Les inégalités pourraient s’accentuer à l’avenir au Canada

Auparavant, l’achat d’un premier logement était un rite de passage dans le fondement d’une famille. Aujourd’hui toutefois, l’accessibilité au logement risque d’être plus associée à un héritage ou au transfert de patrimoine de générations précédentes. Depuis 2010, les actifs immobiliers des propriétaires (hormis la valeur des hypothèques) ont augmenté quatre fois plus vite que l’assurance vie et les épargnes des régimes de retraite. La valeur nette immobilière a toujours été grandement considérée comme un coussin de sécurité. Toutefois, puisque l’accession à la propriété est plus restreinte, il se peut que certains Canadiens n’atteignent pas l’épargne ciblée en l’absence d’autres moyens de constituer un patrimoine.
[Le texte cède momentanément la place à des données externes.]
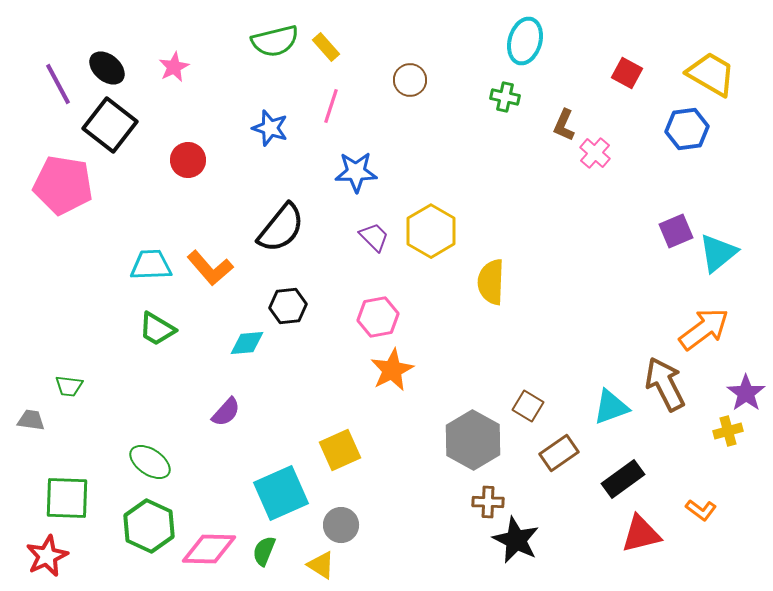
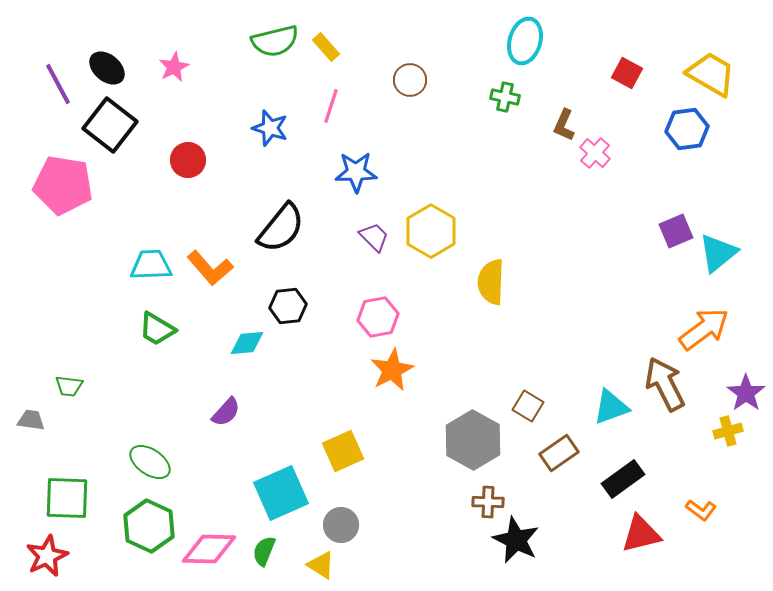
yellow square at (340, 450): moved 3 px right, 1 px down
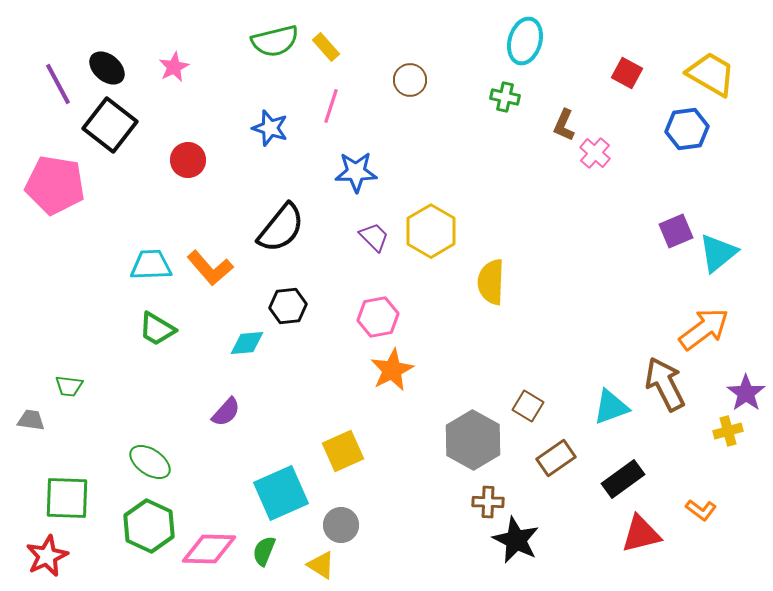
pink pentagon at (63, 185): moved 8 px left
brown rectangle at (559, 453): moved 3 px left, 5 px down
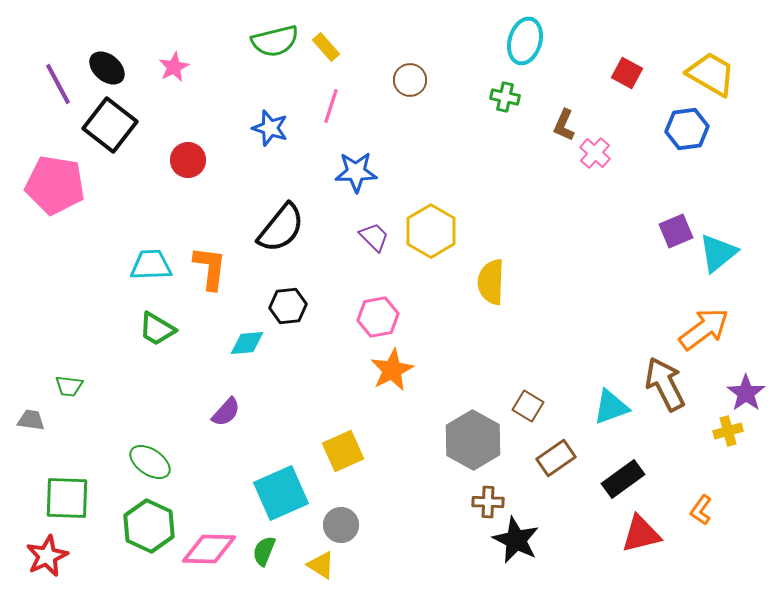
orange L-shape at (210, 268): rotated 132 degrees counterclockwise
orange L-shape at (701, 510): rotated 88 degrees clockwise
Le risque d’inégalités accrues entre les locataires et les propriétaires est l’une des nombreuses raisons pour lesquelles le Canada doit s’employer à résoudre sa crise du logement.


    1. Certains Canadiens qui louent leur résidence principale sont en réalité propriétaires d’un bien immobilier.
    2. Pendant la pandémie, la constitution de patrimoine par les locataires s’expliquait en grande partie par une plus-value des actifs financiers.


Carrie Freestone est économiste à RBC. Elle produit des analyses sur le marché du travail et est membre du groupe d’Analyse régionale, où elle contribue à l’établissement des perspectives macroéconomiques de la province.